■ **Exercise**
All records, exactly as written, minus the pictures: copy them out.

■ **Raw data**
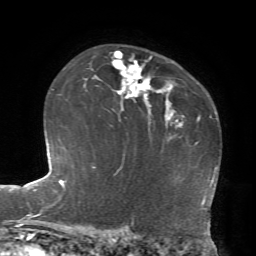
Breast MRI, one axial slice. Position 50 of 72 along the scan axis. Cropped to one breast. Dynamic contrast-enhanced series, time point 2 of 7 at this slice position (early post-contrast). 1.5 T. TE 4.2 ms, TR 8.7 ms. 256 × 256 image matrix, field of view 180 × 180 mm. Female patient.
Structures marked on this image (semi-automatically segmented with operator editing):
- enhancing-tissue mask used for the functional tumour volume (all voxels passing the contrast-enhancement thresholds inside the analysis volume; usually the tumour): box from (x=112, y=51) to (x=152, y=100) px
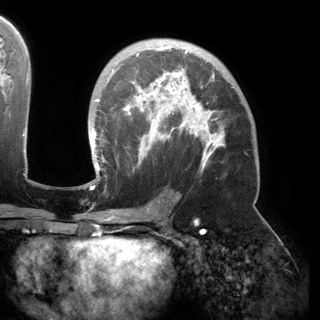
Breast MRI (dynamic contrast-enhanced), one axial slice. Slice 94 of 150 in the series (ordered by position). Cropped to one breast. Dynamic contrast-enhanced series, time point 2 of 6 at this slice position (early post-contrast). 3 T. TE 2.8 ms, TR 6.2 ms. 1.2 mm slice thickness. 320 × 320 image matrix, field of view 250 × 250 mm. Female patient.
Annotated regions visible in this slice (semi-automatically segmented with operator editing):
- enhancing-tissue mask used for the functional tumour volume (all voxels passing the contrast-enhancement thresholds inside the analysis volume; usually the tumour): bounding box (x1, y1, x2, y2) in pixels: (93, 44, 233, 174)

■ **Solution below**
Breast MRI, one axial slice. Position 50 of 72 along the scan axis. Cropped to one breast. Dynamic contrast-enhanced series, time point 2 of 7 at this slice position (early post-contrast). 1.5 T. TE 4.2 ms, TR 8.7 ms. 256 × 256 image matrix, field of view 180 × 180 mm. Female patient.
Structures marked on this image (semi-automatically segmented with operator editing):
- enhancing-tissue mask used for the functional tumour volume (all voxels passing the contrast-enhancement thresholds inside the analysis volume; usually the tumour): box from (x=112, y=51) to (x=152, y=100) px
Breast MRI (dynamic contrast-enhanced), one axial slice. Slice 94 of 150 in the series (ordered by position). Cropped to one breast. Dynamic contrast-enhanced series, time point 2 of 6 at this slice position (early post-contrast). 3 T. TE 2.8 ms, TR 6.2 ms. 1.2 mm slice thickness. 320 × 320 image matrix, field of view 250 × 250 mm. Female patient.
Annotated regions visible in this slice (semi-automatically segmented with operator editing):
- enhancing-tissue mask used for the functional tumour volume (all voxels passing the contrast-enhancement thresholds inside the analysis volume; usually the tumour): bounding box (x1, y1, x2, y2) in pixels: (93, 44, 233, 174)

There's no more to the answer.